Inside Housing calls on organisations to sign up to an inclusive future by taking five steps:

Prioritise diversity and inclusion at the top: commitment and persistence from chief executives, directors and chairs in setting goals and monitoring progress.

Collect data on the diversity of your board, leadership and total workforce and publish annually with your annual report. Consider gender, ethnicity, disability, sexuality, age, and representation of tenants on the board.

Set aspirational targets for recruitment to the executive team, board and committees from under-represented groups.

Challenge recruiting staff and agencies to ensure that all shortlists include candidates from under-represented groups.

Make diversity and inclusion a core theme in your talent management strategy to ensure you support people from under-represented groups to progress their careers.

INSIDE HOUSING’S PLEDGES

We will take proactive steps to promote positive role models from under-represented groups and provide information to support change.

We pledge to:

Publish diversity audits: We will audit the diversity of the commentators we feature. We will formalise this process and publish the results for future audits twice a year.

Promote role models: We will work to highlight leading lights from specific under-represented groups, starting in early 2018 with our new BME Leaders List.

Launch Inclusive Futures Bureau: We will work with the sector to compile a database of speakers, commentators and experts from under-represented groups.

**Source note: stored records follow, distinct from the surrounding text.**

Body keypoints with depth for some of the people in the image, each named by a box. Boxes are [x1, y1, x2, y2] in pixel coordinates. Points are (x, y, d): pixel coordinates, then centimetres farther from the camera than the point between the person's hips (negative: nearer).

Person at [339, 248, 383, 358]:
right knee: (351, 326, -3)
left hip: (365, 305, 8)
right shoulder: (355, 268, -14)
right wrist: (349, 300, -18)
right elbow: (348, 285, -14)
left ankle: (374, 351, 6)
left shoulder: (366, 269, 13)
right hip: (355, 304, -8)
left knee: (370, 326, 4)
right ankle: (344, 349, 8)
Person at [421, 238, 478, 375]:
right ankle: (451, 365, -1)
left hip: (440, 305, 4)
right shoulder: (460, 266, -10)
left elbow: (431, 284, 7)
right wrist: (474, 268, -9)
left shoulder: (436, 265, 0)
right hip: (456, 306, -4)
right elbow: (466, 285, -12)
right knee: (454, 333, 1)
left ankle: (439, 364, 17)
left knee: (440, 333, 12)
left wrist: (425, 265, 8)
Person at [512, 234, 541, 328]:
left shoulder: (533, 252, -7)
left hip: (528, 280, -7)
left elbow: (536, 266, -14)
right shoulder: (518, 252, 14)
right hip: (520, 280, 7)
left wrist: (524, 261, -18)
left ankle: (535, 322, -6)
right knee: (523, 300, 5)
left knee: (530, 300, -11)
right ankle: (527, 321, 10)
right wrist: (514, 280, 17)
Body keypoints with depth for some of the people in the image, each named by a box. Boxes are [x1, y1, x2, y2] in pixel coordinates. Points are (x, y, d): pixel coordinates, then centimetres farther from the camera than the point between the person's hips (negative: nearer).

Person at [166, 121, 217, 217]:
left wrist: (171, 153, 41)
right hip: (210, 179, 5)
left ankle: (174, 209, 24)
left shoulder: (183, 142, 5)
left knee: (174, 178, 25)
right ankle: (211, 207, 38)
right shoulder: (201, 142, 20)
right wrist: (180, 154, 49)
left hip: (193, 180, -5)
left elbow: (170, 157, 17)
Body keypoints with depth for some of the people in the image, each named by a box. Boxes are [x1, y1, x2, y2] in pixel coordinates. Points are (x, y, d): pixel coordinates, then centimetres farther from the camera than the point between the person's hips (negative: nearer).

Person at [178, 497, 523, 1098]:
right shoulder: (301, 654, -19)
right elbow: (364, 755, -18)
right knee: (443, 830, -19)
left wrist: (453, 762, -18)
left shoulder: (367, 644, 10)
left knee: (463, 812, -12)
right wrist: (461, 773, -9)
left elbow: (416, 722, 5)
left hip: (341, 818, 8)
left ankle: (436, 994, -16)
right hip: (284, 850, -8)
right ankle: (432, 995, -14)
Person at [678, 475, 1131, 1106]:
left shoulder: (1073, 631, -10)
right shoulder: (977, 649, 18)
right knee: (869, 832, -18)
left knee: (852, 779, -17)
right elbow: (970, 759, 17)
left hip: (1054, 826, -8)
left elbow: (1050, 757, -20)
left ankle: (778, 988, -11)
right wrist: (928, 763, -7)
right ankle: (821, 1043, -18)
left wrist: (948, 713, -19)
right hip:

The bureau will be available to events organisers, media outlets and publications to support them to better represent the talent in the sector.

Take forward the Women in Housing Awards: Inside Housing has taken on these successful awards and will work to grow and develop them.

Convene Inclusive Futures Summit: Our new high-level event will support organisations to develop and implement strategies to become more diverse and inclusive.